A motion to suspend water shutoffs at properties where owners have not allowed the city to switch out old water meters was voted down by a 6-3 margin on Tuesday.
The city has already stopped shutting off water for unpaid utility bills, but continued the practice on properties who have not set up appointments to have their water meters changed. Since March 20, the City has shut off the water at six properties for not complying with the water meter replacement program.
There are still 158 properties in the city who have yet to set up the appointments, and Mayor Greg Dionne said they’ve had plenty of time to contact the city.
“To me, shutting water off to those homes is totally different than people who can’t afford their bill,” Dionne said following Tuesday’s council meeting. “It doesn’t cost them a dime. They’ve just got to open the door.”
“This is totally different than COVID,” he added. “We’ve made every effort to install them. They leave us with no choice. You don’t want to do it during COVID-19, but it’s not related to COVID-19.”
Roughly one-third of those 158 properties were commercial, according to city data from one month ago. Dionne said he’d be contacting the property owners immediately to find out what the problem was.
“We should have no tolerance for commercial (properties),” he said afterwards. “There’s no reason why we can’t go in and change the meter.”
Ward 2 Coun. Terra Lennox-Zepp brought forward the motion at Tuesday’s meeting. She said some people may be socially isolating, and don’t want to set up an appointment at this time. She added that it was important for residents to have running water during the pandemic, and said she hasn’t heard of any significant disadvantages to keeping the water running.
“If somebody has a downside, I really need to hear it,” she said during the meeting. “I want to know because so far I’ve just heard that we need to continue with this program because we put money and energy into (it), which is all true. But, to just suspend the shutoffs right now has no downside because we get to continue with the new program, as we are right now. We get to continue with monthly billing, as we are right now.”
Lennox-Zepp urged city administration to try sending letters to residents, instead of making phone calls or tagging doors.
Private contractor CORIX Water Products has set up a call centre to set up water meter appointments. Under the terms of that contract they have to call property owners at least three times before turning the problem over to the City.
Prince Albert’s financial services director, Cheryl Tkachuck, said they’re satisfied CORIX is doing a good job of contacting residents and setting up appointments. She’s not sure why there are problems with the remaining 158 properties.
“I think for the most part, people are wanting to do it, but for whatever reason, some are making it difficult,” she said.
While the majority of the 158 properties are residential or commercial, Tkachuck said the list also includes a few government properties, like schools. She suspects the COVID-19 pandemic has made it difficult for CORIX to get in touch with the right people.
The City first started replacing water meters in Prince Albert roughly 13 months ago. Since then, property owners at 11,440 sites have complied. The City of Prince Albert has invested more than $4.8-million in this project, which will allow city employees to read water meters without entering the property. It will also allow the city to send out utility bills monthly instead of every three months.
Tkachuck said they originally planned to have all meters in place by the end of December. They have not set a new deadline for getting all 158 properties to comply, but added they’re still going to keep pushing.
“At some point, we’re going to have to pull the plug and say, ‘gotta do it,’” she explained.
Couns. Evert Botha and Charlene Miller were the only two other councillors to support Lennox-Zepp’s motion. Couns. Dennis Ogrodnick, Dennis Nowoselsky, Don Cody, Ted Zurakowski and Blake Edwards all voted against stopping water shutoffs. Edwards, said he would even support issuing $2,000 fines to property owners who refused to have their meter changed.
Tuesday’s water shutoff debate was marred by poor phone connections, which inhibited council’s ability to discuss the issue.
After Lennox-Zepp made a series of queries about the 158 properties in question, Dionne ruled that council could not ask administration questions at this time.

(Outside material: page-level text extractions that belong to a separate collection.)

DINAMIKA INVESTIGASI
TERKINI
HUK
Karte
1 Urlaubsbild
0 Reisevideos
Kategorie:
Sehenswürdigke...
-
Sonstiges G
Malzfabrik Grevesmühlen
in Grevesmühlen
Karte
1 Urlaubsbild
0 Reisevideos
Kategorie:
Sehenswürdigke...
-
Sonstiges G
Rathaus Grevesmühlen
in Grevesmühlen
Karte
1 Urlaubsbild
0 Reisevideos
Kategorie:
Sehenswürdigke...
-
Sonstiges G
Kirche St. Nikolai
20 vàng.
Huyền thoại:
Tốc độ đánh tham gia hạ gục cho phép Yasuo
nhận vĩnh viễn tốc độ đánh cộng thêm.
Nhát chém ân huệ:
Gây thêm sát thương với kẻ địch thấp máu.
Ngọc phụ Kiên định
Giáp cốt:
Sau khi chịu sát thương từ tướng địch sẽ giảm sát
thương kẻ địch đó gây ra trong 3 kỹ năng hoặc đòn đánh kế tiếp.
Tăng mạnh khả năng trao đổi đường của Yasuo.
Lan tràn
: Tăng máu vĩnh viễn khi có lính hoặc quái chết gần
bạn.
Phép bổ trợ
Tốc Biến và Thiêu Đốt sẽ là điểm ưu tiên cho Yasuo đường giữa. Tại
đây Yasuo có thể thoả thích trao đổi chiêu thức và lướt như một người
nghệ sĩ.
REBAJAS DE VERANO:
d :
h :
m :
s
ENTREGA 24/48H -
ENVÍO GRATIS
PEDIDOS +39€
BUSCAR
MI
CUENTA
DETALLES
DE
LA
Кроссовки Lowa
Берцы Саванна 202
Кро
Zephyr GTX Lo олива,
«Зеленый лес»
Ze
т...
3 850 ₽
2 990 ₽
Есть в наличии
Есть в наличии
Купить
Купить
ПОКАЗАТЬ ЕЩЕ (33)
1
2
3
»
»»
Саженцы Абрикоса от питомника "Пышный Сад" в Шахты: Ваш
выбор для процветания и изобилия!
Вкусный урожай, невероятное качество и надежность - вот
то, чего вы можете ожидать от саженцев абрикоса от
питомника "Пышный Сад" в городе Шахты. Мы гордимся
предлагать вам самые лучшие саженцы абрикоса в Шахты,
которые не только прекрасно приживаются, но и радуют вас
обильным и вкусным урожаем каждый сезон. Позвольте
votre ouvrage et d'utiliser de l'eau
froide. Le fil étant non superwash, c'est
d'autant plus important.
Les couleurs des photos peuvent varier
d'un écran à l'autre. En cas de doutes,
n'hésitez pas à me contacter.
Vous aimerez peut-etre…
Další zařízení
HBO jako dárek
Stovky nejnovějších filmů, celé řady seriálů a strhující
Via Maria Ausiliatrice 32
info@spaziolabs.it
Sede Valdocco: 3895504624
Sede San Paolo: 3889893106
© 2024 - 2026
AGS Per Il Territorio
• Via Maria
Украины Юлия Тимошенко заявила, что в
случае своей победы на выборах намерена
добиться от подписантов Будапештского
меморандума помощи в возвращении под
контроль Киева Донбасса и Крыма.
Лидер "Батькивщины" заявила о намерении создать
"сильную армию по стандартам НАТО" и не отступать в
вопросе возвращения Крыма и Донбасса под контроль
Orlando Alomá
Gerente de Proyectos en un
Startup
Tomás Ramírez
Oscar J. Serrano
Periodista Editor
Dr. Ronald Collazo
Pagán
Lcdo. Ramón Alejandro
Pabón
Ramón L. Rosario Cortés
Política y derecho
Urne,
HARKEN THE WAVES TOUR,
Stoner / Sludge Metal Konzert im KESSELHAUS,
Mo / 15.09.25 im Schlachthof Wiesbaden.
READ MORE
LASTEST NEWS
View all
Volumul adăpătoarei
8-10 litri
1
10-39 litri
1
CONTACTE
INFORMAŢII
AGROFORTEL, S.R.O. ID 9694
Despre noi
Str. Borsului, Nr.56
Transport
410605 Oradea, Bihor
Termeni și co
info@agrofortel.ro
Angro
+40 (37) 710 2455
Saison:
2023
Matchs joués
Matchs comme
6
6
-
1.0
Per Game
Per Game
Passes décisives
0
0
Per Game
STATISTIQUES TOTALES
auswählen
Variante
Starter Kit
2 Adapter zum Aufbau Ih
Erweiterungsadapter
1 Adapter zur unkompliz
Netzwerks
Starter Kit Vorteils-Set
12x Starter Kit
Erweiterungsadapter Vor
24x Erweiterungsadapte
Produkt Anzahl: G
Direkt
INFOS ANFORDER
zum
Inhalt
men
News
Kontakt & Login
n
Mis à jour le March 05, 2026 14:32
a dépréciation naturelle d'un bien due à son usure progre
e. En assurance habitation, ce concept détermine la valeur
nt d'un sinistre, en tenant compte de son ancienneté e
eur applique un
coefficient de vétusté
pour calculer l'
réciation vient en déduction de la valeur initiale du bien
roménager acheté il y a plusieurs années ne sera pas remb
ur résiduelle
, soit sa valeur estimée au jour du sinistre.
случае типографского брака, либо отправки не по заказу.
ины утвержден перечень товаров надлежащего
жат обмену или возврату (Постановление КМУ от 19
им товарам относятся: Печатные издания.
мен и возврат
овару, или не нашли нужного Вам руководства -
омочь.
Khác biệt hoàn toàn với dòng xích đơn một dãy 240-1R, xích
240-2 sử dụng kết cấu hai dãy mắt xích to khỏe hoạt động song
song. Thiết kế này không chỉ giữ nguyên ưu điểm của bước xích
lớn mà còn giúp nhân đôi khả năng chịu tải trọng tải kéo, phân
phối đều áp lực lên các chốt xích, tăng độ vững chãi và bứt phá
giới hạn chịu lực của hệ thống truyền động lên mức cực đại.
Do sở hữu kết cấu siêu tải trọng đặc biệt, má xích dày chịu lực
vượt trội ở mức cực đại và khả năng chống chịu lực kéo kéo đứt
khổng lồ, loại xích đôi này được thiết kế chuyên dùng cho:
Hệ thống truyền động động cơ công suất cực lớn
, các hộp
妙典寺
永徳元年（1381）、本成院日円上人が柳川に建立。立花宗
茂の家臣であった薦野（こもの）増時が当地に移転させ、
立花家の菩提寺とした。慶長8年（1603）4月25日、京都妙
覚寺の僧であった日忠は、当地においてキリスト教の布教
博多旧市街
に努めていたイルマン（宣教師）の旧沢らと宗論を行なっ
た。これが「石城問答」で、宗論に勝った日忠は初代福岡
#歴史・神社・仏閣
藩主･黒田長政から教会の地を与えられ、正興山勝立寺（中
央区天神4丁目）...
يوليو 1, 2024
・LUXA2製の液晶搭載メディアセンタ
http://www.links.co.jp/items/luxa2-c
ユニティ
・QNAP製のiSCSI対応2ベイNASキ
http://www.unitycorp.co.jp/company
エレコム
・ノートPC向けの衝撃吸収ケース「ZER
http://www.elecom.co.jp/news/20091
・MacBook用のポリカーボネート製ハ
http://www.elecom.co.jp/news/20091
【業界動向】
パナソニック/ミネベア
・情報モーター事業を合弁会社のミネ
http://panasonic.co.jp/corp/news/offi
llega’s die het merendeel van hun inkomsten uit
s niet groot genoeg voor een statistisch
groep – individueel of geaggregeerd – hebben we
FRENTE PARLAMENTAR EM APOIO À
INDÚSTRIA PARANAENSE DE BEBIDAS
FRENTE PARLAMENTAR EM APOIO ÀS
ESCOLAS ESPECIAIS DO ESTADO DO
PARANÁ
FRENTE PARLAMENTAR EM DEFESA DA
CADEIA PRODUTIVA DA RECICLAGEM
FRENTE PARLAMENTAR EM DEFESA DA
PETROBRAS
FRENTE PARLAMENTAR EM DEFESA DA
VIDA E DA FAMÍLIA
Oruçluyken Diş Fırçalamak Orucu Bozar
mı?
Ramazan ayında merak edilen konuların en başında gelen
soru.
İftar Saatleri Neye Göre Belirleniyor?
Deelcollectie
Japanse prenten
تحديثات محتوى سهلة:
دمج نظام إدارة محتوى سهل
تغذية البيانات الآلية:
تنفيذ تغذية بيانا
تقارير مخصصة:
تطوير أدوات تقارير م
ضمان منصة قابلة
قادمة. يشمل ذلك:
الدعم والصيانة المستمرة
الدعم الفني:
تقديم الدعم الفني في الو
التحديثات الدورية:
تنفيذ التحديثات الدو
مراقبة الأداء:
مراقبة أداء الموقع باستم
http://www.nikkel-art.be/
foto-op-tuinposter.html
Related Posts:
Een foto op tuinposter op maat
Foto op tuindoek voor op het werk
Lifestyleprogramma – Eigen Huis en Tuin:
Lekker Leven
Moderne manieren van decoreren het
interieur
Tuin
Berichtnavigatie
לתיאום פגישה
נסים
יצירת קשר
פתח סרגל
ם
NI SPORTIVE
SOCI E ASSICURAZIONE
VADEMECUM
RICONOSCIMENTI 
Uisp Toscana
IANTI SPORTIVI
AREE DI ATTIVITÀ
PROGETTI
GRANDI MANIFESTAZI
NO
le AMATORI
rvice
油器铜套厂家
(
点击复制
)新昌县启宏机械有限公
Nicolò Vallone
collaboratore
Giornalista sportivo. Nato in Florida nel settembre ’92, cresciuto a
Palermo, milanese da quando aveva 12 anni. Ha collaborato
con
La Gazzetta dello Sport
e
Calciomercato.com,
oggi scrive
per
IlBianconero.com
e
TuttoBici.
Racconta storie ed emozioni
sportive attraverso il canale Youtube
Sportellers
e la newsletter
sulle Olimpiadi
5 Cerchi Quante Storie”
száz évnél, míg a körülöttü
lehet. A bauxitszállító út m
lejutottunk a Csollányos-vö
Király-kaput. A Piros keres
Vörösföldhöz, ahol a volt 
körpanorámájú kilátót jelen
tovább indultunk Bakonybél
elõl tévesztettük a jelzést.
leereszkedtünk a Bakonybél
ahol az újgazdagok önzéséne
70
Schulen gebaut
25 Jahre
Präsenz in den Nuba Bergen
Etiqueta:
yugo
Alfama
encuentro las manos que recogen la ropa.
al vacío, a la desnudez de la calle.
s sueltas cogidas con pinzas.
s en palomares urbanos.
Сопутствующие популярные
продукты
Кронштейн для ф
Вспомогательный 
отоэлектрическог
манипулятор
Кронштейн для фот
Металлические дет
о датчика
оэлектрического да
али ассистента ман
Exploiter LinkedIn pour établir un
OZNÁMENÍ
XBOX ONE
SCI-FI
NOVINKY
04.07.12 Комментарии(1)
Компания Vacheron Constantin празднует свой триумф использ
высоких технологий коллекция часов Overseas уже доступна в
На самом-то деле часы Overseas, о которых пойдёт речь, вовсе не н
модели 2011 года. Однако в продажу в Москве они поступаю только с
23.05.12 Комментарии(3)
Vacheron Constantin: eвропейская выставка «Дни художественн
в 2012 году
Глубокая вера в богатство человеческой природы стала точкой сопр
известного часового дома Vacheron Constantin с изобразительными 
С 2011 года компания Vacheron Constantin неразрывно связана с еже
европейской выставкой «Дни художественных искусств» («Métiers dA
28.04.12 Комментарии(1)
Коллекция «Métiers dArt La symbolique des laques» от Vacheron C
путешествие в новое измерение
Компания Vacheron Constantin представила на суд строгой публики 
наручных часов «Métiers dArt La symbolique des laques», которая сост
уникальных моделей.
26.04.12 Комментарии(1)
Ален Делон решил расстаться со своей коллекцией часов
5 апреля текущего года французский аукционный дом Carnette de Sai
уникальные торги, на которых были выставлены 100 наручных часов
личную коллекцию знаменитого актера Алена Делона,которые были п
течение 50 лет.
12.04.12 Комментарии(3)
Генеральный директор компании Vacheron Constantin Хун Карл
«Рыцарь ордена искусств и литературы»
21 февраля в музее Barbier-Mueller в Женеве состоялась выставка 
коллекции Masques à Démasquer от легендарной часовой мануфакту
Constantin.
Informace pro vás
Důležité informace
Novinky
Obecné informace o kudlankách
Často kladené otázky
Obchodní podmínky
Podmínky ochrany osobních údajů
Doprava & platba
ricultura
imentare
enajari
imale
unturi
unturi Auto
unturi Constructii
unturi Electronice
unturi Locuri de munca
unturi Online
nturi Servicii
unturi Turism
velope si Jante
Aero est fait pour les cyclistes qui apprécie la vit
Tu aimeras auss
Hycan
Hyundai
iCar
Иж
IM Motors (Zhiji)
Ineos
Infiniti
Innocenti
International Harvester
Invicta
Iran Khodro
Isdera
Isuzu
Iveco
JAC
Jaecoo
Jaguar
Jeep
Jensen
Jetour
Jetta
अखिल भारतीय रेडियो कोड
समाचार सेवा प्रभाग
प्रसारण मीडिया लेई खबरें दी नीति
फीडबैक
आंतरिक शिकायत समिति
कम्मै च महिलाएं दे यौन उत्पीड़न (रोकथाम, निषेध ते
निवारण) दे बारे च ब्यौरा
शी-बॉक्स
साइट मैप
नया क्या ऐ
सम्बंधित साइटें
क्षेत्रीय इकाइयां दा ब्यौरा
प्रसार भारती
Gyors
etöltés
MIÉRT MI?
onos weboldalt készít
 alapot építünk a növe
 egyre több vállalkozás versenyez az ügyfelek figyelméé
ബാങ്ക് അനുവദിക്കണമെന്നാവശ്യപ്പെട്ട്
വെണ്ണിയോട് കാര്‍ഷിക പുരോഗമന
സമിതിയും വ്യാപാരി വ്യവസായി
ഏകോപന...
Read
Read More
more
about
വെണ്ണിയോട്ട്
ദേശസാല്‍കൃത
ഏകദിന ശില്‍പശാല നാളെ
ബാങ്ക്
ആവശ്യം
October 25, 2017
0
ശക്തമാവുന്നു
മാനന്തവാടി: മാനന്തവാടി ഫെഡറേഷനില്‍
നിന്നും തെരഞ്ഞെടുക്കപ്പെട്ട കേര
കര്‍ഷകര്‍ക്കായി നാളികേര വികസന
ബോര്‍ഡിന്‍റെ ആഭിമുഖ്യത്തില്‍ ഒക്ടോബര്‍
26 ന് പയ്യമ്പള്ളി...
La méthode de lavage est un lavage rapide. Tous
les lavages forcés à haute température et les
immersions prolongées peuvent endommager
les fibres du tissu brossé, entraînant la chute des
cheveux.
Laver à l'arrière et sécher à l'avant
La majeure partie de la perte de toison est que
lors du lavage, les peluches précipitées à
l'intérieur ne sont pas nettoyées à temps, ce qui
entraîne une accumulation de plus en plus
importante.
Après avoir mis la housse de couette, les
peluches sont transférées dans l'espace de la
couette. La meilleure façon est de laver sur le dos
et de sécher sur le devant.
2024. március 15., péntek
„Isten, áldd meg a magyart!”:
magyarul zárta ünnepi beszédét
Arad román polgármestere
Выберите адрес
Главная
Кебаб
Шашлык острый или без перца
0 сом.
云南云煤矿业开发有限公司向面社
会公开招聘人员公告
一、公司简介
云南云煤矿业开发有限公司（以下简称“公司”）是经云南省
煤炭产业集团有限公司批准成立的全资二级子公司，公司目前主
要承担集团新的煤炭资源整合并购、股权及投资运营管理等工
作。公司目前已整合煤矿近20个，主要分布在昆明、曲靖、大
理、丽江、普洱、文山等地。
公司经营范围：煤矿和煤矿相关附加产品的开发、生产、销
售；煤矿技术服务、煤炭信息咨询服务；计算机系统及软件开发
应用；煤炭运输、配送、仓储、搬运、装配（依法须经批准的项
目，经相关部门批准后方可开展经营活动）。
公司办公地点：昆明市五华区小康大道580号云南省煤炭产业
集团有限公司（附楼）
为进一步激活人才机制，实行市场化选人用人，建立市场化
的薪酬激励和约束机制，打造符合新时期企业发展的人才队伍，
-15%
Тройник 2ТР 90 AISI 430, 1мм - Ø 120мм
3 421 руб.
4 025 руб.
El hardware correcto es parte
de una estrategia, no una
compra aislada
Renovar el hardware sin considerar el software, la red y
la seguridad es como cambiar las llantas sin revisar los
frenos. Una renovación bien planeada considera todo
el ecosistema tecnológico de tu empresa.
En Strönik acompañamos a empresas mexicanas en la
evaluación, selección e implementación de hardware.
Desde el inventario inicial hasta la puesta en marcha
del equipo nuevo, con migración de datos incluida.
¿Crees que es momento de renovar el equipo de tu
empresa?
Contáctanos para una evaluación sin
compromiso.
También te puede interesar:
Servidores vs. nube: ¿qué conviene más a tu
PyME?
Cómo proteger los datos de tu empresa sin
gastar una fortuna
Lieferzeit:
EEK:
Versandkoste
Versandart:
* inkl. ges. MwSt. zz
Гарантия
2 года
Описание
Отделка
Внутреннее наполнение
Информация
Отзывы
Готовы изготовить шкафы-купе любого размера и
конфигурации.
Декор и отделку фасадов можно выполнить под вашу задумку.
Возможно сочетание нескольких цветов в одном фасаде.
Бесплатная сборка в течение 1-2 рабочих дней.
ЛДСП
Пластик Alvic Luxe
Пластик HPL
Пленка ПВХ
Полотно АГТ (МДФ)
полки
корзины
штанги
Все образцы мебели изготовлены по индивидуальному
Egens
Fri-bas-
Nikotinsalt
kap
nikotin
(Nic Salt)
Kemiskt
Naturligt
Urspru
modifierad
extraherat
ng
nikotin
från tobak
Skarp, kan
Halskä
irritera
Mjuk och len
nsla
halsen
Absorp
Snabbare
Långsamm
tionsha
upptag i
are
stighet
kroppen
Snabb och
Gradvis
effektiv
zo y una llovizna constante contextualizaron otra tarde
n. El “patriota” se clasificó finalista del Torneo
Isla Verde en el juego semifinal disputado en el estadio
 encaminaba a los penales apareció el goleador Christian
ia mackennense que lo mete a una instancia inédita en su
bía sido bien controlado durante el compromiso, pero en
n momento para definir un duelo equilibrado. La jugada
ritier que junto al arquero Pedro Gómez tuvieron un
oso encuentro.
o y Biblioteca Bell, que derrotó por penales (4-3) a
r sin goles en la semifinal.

Dionne said administration already answered questions about the project during the Inquiries phase of the meeting, and declined to allow more questioning. Lennox-Zepp’s motion was the second last item discussed at the meeting.
However, Dionne’s mic cut out during the debate, preventing listeners in the City Hall foyer from hearing his response. Lennox-Zepp, who was one of three councillors appearing by phone due to COVID-19 restrictions, didn’t hear it either, forcing council to detour from the water meter debate to discuss meeting rules of order.
Lennox-Zepp said she respected the mayor’s decision, but argued her questions were important to the debate, and city administrators should have been allowed to answer them.
“It’s important that we be able to hear from administration for reasonable questions, and I think this is a reasonable question,” she said. “(I’m) asking administration ‘what is the impact if this motion passes?’ They might know something that we haven’t talked about yet, and that is not a question I asked in inquires because I thought it was more appropriately asked in this discussion.”
When asked to repeat his ruling, Dionne said the financial director had already answered “a pile of questions” from council during the inquiries section, and he assumed all questions were answered then. He added that he did not want council to rehash issues they already debated.
Story updated on Friday, May 22 at 5:30 p.m. to include the number of water shutoffs since March 20.